SOURCE MATERIAL.
⟨
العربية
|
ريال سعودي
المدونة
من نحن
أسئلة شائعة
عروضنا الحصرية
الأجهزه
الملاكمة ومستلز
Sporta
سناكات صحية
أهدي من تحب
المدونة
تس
⟩
⟨
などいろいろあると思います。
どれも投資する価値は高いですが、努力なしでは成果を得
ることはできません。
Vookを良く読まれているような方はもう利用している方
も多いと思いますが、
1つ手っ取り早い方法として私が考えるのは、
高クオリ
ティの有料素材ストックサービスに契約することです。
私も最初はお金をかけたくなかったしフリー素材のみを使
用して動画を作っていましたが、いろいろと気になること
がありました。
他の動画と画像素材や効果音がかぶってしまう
⟩
WHAT NEEDS TO BE DONE. Output only an exact transcription of the lines above from the one with "などいろいろあると思います。" up to and including the one with "他の動画と画像素材や効果音がかぶってしまう".

RESULT OF THIS TASK.
などいろいろあると思います。
どれも投資する価値は高いですが、努力なしでは成果を得
ることはできません。
Vookを良く読まれているような方はもう利用している方
も多いと思いますが、
1つ手っ取り早い方法として私が考えるのは、
高クオリ
ティの有料素材ストックサービスに契約することです。
私も最初はお金をかけたくなかったしフリー素材のみを使
用して動画を作っていましたが、いろいろと気になること
がありました。
他の動画と画像素材や効果音がかぶってしまう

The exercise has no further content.